[What you will do]
From the rows below, copy every line between the line holding "marital de esos" and the line holding "una carga de casos limitada para asegurar una", inclusive, without changing anything.

[Data supplied]
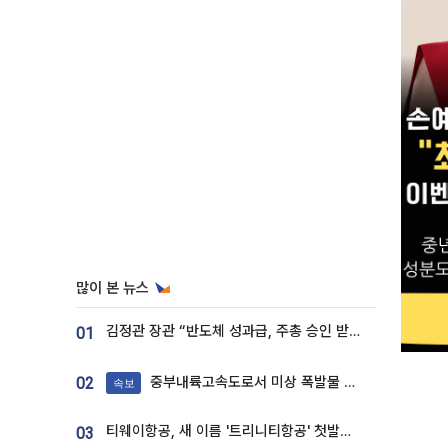
많이 본 뉴스
김정관 장관 “반도체 성과급, 주총 승인 받도록”…상법·자본시장법 개정 시사
01
중부내륙고속도로서 미상 폭발물 발견
02
속보
티웨이항공, 새 이름 '트리니티항공' 첫발…SSC 전략 본격화
03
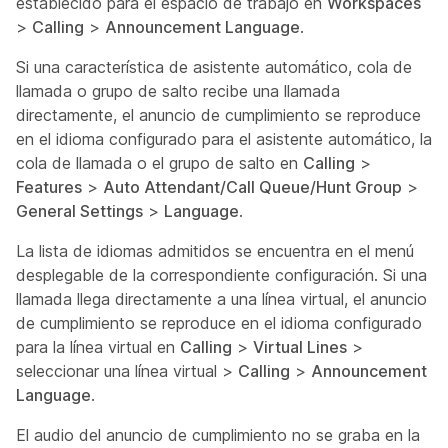
establecido para el espacio de trabajo en
Workspaces
>
Calling
>
Announcement Language
.
Si una característica de asistente automático, cola de
llamada o grupo de salto recibe una llamada
directamente, el anuncio de cumplimiento se reproduce
en el idioma configurado para el asistente automático, la
cola de llamada o el grupo de salto en
Calling
>
Features
>
Auto Attendant/Call Queue/Hunt Group
>
General Settings
>
Language
.
La lista de idiomas admitidos se encuentra en el menú
desplegable de la correspondiente configuración. Si una
llamada llega directamente a una línea virtual, el anuncio
de cumplimiento se reproduce en el idioma configurado
para la línea virtual en
Calling
>
Virtual Lines
>
seleccionar una línea virtual >
Calling
>
Announcement
Language
.
El audio del anuncio de cumplimiento no se graba en la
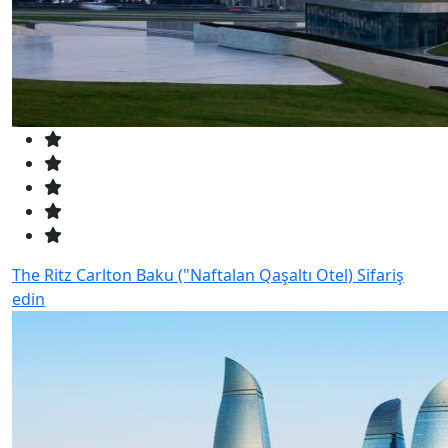
The Ritz Carlton Baku ("Naftalan Qaşaltı Otel)
Sifariş
edin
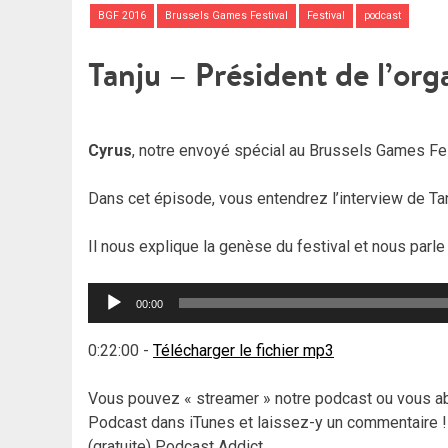
BGF 2016
Brussels Games Festival
Festival
podcast
Tanju – Président de l’or
Cyrus
, notre envoyé spécial au Brussels Games Fes
Dans cet épisode, vous entendrez l’interview de Tanj
Il nous explique la genèse du festival et nous parl
Lecteur
00:00
audio
0:22:00
-
Télécharger le fichier mp3
Vous pouvez « streamer » notre podcast ou vous abo
Podcast dans iTunes et laissez-y un commentaire ! 
(gratuite) Podcast Addict.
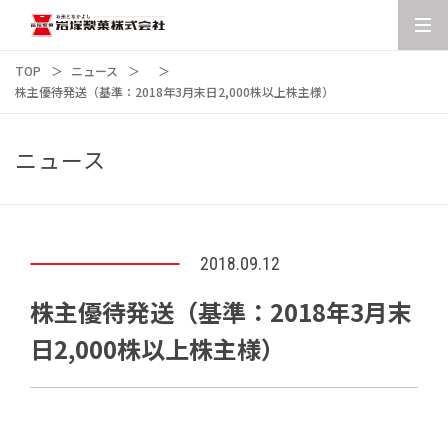
TOP
ニュース
株主優待発送（基準：2018年3月末日2,000株以上株主様）
ニュース
2018.09.12
株主優待発送（基準：2018年3月末
日2,000株以上株主様）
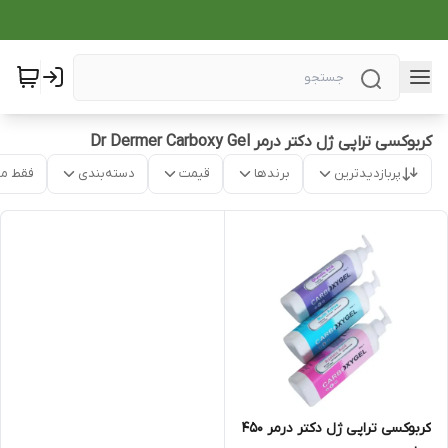
کربوکسی تراپی ژل دکتر درمر Dr Dermer Carboxy Gel
پربازدیدترین
برندها
قیمت
دسته‌بندی
فقط م
کربوکسی تراپی ژل دکتر درمر 450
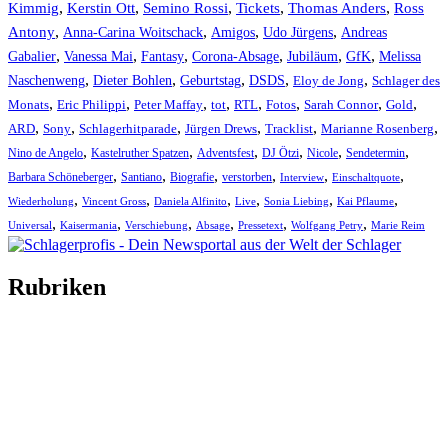
Kimmig
,
Kerstin Ott
,
,
,
,
Semino Rossi
Tickets
Thomas Anders
Ross
,
,
,
,
Antony
Anna-Carina Woitschack
Amigos
Udo Jürgens
Andreas
,
,
,
,
,
,
Gabalier
Vanessa Mai
Fantasy
Corona-Absage
Jubiläum
GfK
Melissa
,
,
,
,
,
Naschenweng
Dieter Bohlen
Geburtstag
DSDS
Eloy de Jong
Schlager des
,
,
,
,
,
,
,
,
Monats
Eric Philippi
Peter Maffay
tot
RTL
Fotos
Sarah Connor
Gold
,
,
,
,
,
,
ARD
Sony
Schlagerhitparade
Jürgen Drews
Tracklist
Marianne Rosenberg
,
,
,
,
,
,
Nino de Angelo
Kastelruther Spatzen
Adventsfest
DJ Ötzi
Nicole
Sendetermin
,
,
,
,
,
,
Barbara Schöneberger
Santiano
Biografie
verstorben
Interview
Einschaltquote
,
,
,
,
,
,
Wiederholung
Vincent Gross
Daniela Alfinito
Live
Sonia Liebing
Kai Pflaume
,
,
,
,
,
,
Universal
Kaisermania
Verschiebung
Absage
Pressetext
Wolfgang Petry
Marie Reim
Rubriken
Titelstory
SchlagerNews
Neuerscheinungen
Interviews
Biographien
CD-Rezension
Kolumne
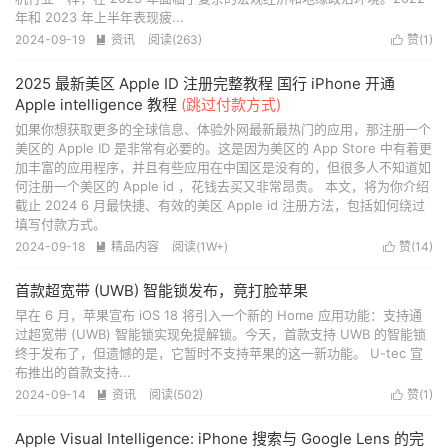
年和 2023 年上半年表现疲...
2024-09-19
资讯
阅读(
263
)
赞(
1
)


2025 最新美区 Apple ID 注册完整教程 国行 iPhone 开通
Apple intelligence 教程
(跳过付款方式)
如果你想获取更多的全球信息、体验外网最新最热门的应用，那注册一个
美区的 Apple ID 是非常有必要的。这是因为美区的 App Store 中有着更
加丰富的应用程序，并且有些应用在中国区是没有的，但很多人不知道如
何注册一个美区的 Apple id ，花钱去买又非常昂贵。 本文，将为你介绍
截止 2024 6 月最快捷、有效的美区 Apple id 注册方法，包括如何绕过
填写付款方式。
2024-09-18
精品内容
阅读(
1W+
)
赞(
14
)


首款超宽带 (UWB) 智能锁发布，竟打脸苹果
早在 6 月，苹果宣布 iOS 18 将引入一个新的 Home 应用功能：支持通
过超宽带 (UWB) 智能锁实现免提解锁。今天，首款支持 UWB 的智能锁
终于发布了，但遗憾的是，它暂时不支持苹果的这一新功能。 U-tec 宣
布推出的首款支持...
2024-09-14
资讯
阅读(
502
)
赞(
1
)


Apple Visual Intelligence: iPhone 搜索与 Google Lens 的完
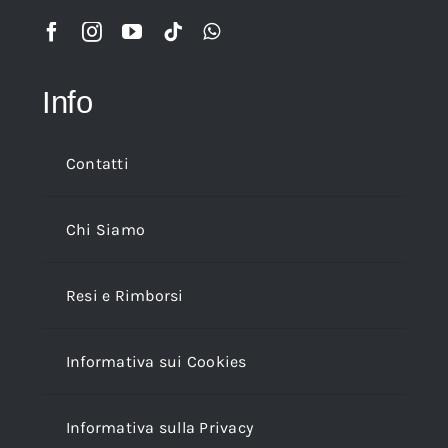
Info
Contatti
Chi Siamo
Resi e Rimborsi
Informativa sui Cookies
Informativa sulla Privacy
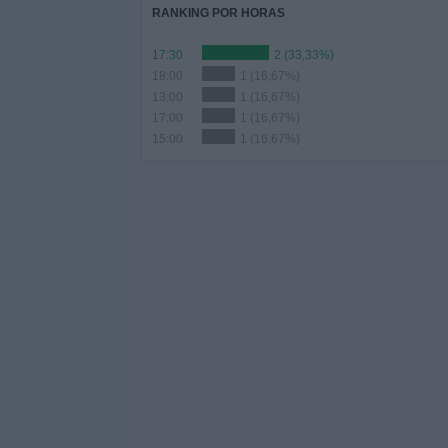
RANKING POR HORAS
17:30
2 (33,33%)
18:00
1 (16,67%)
13:00
1 (16,67%)
17:00
1 (16,67%)
15:00
1 (16,67%)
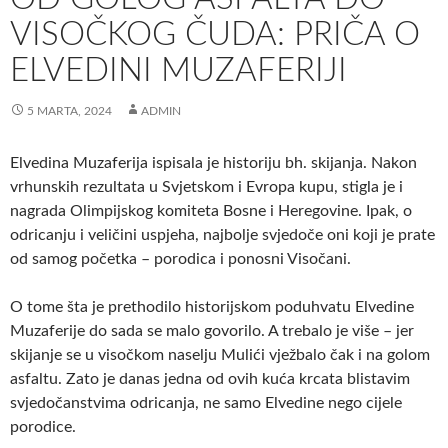
VISOČKOG ČUDA: PRIČA O
ELVEDINI MUZAFERIJI
5 MARTA, 2024
ADMIN
Elvedina Muzaferija ispisala je historiju bh. skijanja. Nakon
vrhunskih rezultata u Svjetskom i Evropa kupu, stigla je i
nagrada Olimpijskog komiteta Bosne i Heregovine. Ipak, o
odricanju i veličini uspjeha, najbolje svjedoče oni koji je prate
od samog početka – porodica i ponosni Visočani.
O tome šta je prethodilo historijskom poduhvatu Elvedine
Muzaferije do sada se malo govorilo. A trebalo je više – jer
skijanje se u visočkom naselju Mulići vježbalo čak i na golom
asfaltu. Zato je danas jedna od ovih kuća krcata blistavim
svjedočanstvima odricanja, ne samo Elvedine nego cijele
porodice.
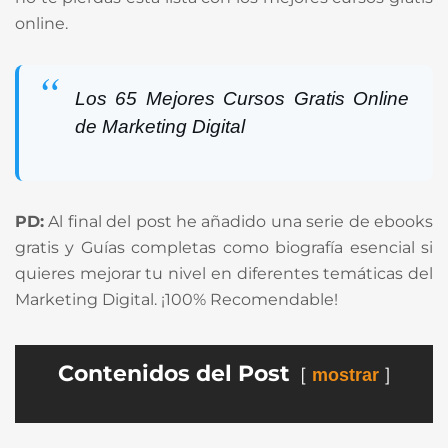
online.
Los 65 Mejores Cursos Gratis Online
de Marketing Digital
PD:
Al final del post he añadido una serie de ebooks
gratis y Guías completas como biografía esencial si
quieres mejorar tu nivel en diferentes temáticas del
Marketing Digital. ¡100% Recomendable!
Contenidos del Post
mostrar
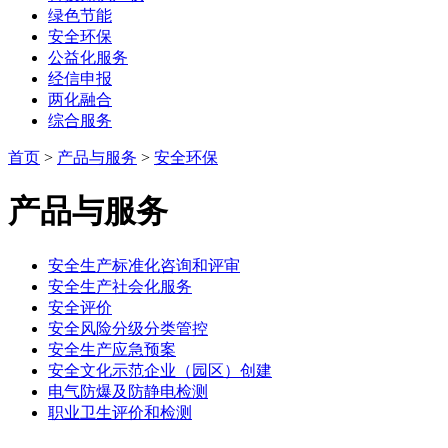
绿色节能
安全环保
公益化服务
经信申报
两化融合
综合服务
首页
>
产品与服务
>
安全环保
产品与服务
安全生产标准化咨询和评审
安全生产社会化服务
安全评价
安全风险分级分类管控
安全生产应急预案
安全文化示范企业（园区）创建
电气防爆及防静电检测
职业卫生评价和检测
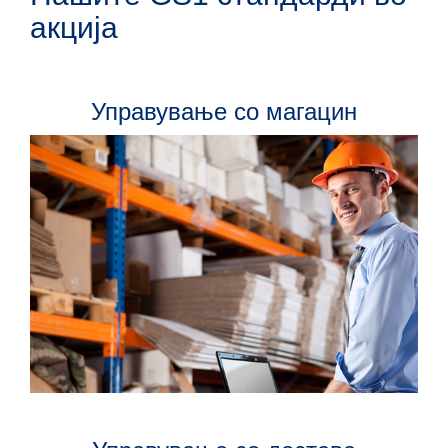
акција
Управување со магацин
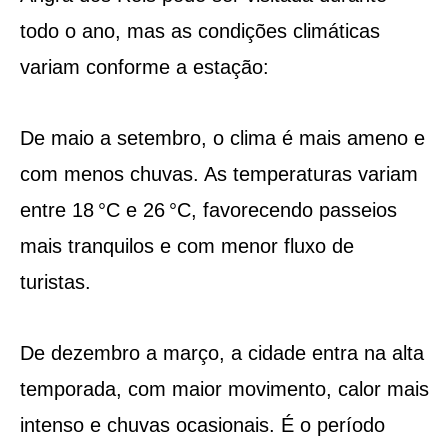
todo o ano, mas as condições climáticas
variam conforme a estação:
De maio a setembro, o clima é mais ameno e
com menos chuvas. As temperaturas variam
entre 18 °C e 26 °C, favorecendo passeios
mais tranquilos e com menor fluxo de
turistas.
De dezembro a março, a cidade entra na alta
temporada, com maior movimento, calor mais
intenso e chuvas ocasionais. É o período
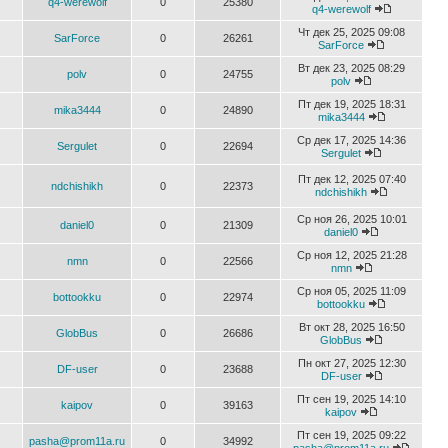
q4-werewolf
0
25380
q4-werewolf
Чт дек 25, 2025 09:08
SarForce
0
26261
SarForce
Вт дек 23, 2025 08:29
polv
0
24755
polv
Пт дек 19, 2025 18:31
mika3444
0
24890
mika3444
Ср дек 17, 2025 14:36
Sergulet
0
22694
Sergulet
Пт дек 12, 2025 07:40
ndchishikh
0
22373
ndchishikh
Ср ноя 26, 2025 10:01
daniel0
0
21309
daniel0
Ср ноя 12, 2025 21:28
nmn
0
22566
nmn
Ср ноя 05, 2025 11:09
bottookku
0
22974
bottookku
Вт окт 28, 2025 16:50
GlobBus
0
26686
GlobBus
Пн окт 27, 2025 12:30
DF-user
0
23688
DF-user
Пт сен 19, 2025 14:10
kaipov
0
39163
kaipov
Пт сен 19, 2025 09:22
pasha@prom11a.ru
0
34992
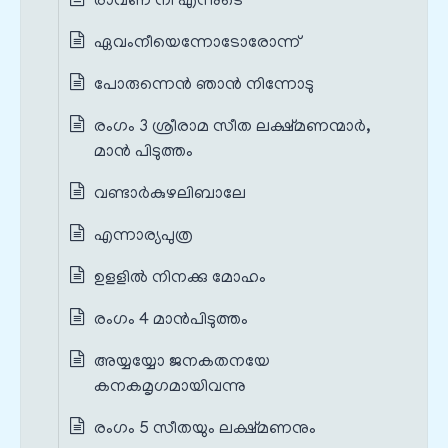
രാവണ നീ എന്നുടെ
ഏവംനീയെന്നോടോരോന്ന്
പോരുന്നെന്‍ ഞാന്‍ നിന്നോടു
രംഗം 3 ശ്രീരാമ സീത ലക്ഷ്മണന്മാർ,
മാൻ പിടുത്തം
വണ്ടാര്‍കുഴലിബാലേ
എന്നാര്യപുത്ര
ഉളളില്‍ നിനക്കു മോഹം
രംഗം 4 മാൻപിടുത്തം
അയ്യയ്യോ ജനകതനയേ
കനകമൃഗമായിവന്നു
രംഗം 5 സീതയും ലക്ഷ്മണനും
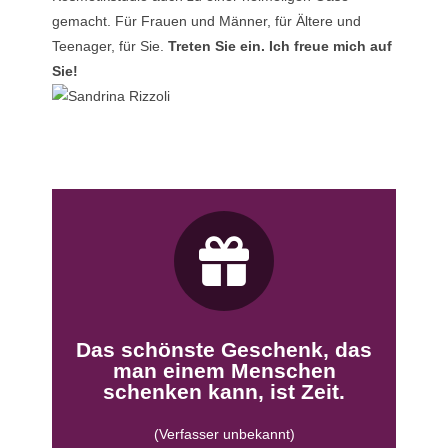
gemacht. Für Frauen und Männer, für Ältere und
Teenager, für Sie.
Treten Sie ein. Ich freue mich auf
Sie!
Termin vereinbaren • Gutschein bestellen
lassen und neue Kraft zu tanken.
Zeit - um den Alltag für einen Moment hinter sich zu
Zeit - für ein strahlendes Äußeres,
Das schönste Geschenk, das
Zeit - nur für sich selbst, zum Entspannen,
man einem Menschen
schenken kann, ist Zeit.
Geschenk.
lieben Menschen ein solches
(Verfasser unbekannt)
Machen Sie sich oder einem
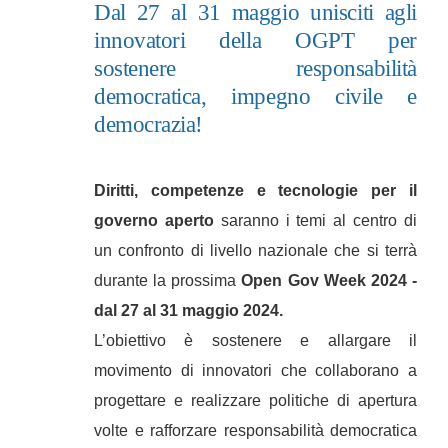
Dal 27 al 31 maggio unisciti agli
innovatori della OGPT per
sostenere responsabilità
democratica, impegno civile e
democrazia!
Diritti, competenze e tecnologie per il
governo aperto
saranno i temi al centro di
un confronto di livello nazionale che si terrà
durante la prossima
Open Gov Week 2024 -
dal 27 al 31 maggio 2024.
L’obiettivo è sostenere e allargare il
movimento di innovatori che collaborano a
progettare e realizzare politiche di apertura
volte e rafforzare responsabilità democratica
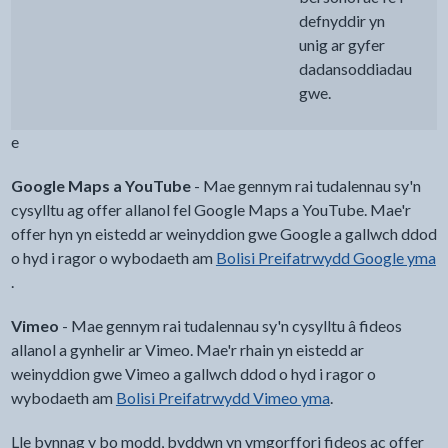
defnyddir yn
unig ar gyfer
dadansoddiadau
gwe.
e
Google Maps a YouTube
- Mae gennym rai tudalennau sy'n
cysylltu ag offer allanol fel Google Maps a YouTube. Mae'r
offer hyn yn eistedd ar weinyddion gwe Google a gallwch ddod
o hyd i ragor o wybodaeth am
Bolisi Preifatrwydd Google yma
.
Vimeo
- Mae gennym rai tudalennau sy'n cysylltu â fideos
allanol a gynhelir ar Vimeo. Mae'r rhain yn eistedd ar
weinyddion gwe Vimeo a gallwch ddod o hyd i ragor o
wybodaeth am
Bolisi Preifatrwydd Vimeo yma
.
Lle bynnag y bo modd, byddwn yn ymgorffori fideos ac offer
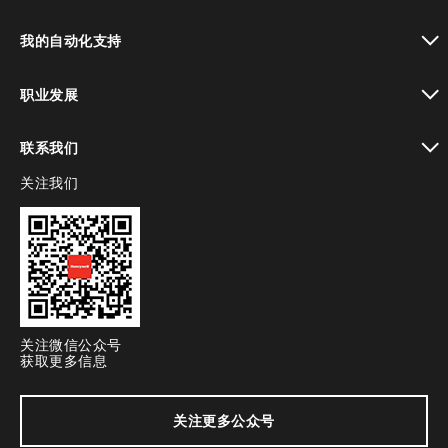
toggle view
我的自动化支持
toggle view
职业发展
toggle view
联系我们
关注我们
toggle view
关注微信公众号
获取更多信息
关注更多公众号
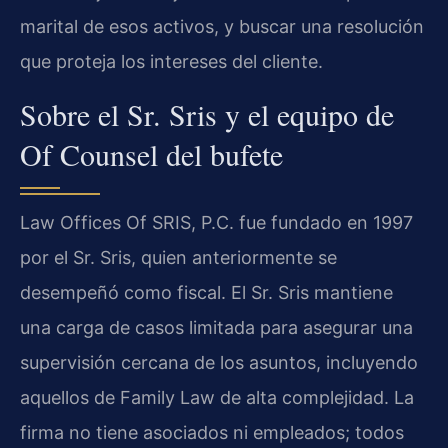
marital de esos activos, y buscar una resolución
que proteja los intereses del cliente.
Sobre el Sr. Sris y el equipo de
Of Counsel del bufete
Law Offices Of SRIS, P.C. fue fundado en 1997
por el Sr. Sris, quien anteriormente se
desempeñó como fiscal. El Sr. Sris mantiene
una carga de casos limitada para asegurar una
supervisión cercana de los asuntos, incluyendo
aquellos de Family Law de alta complejidad. La
firma no tiene asociados ni empleados; todos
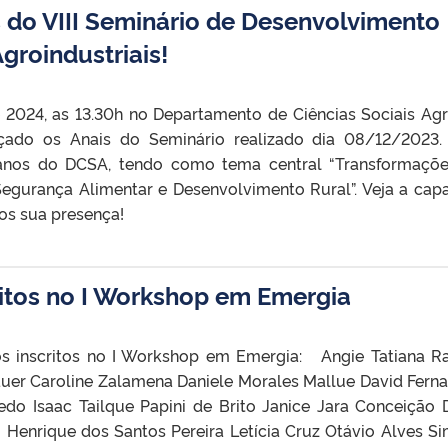
do VIII Seminário de Desenvolvimento
Agroindustriais!
 2024, as 13.30h no Departamento de Ciências Sociais Agr
çado os Anais do Seminário realizado dia 08/12/2023.
nos do DCSA, tendo como tema central “Transformaçõ
egurança Alimentar e Desenvolvimento Rural”. Veja a cap
os sua presença!
itos no I Workshop em Emergia
s inscritos no I Workshop em Emergia: Angie Tatiana 
uer Caroline Zalamena Daniele Morales Mallue David Fern
edo Isaac Tailque Papini de Brito Janice Jara Conceição 
ro Henrique dos Santos Pereira Letícia Cruz Otávio Alves S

[Output below]
marital de esos activos, y buscar una resolución
que proteja los intereses del cliente.
Sobre el Sr. Sris y el equipo de
Of Counsel del bufete
Law Offices Of SRIS, P.C. fue fundado en 1997
por el Sr. Sris, quien anteriormente se
desempeñó como fiscal. El Sr. Sris mantiene
una carga de casos limitada para asegurar una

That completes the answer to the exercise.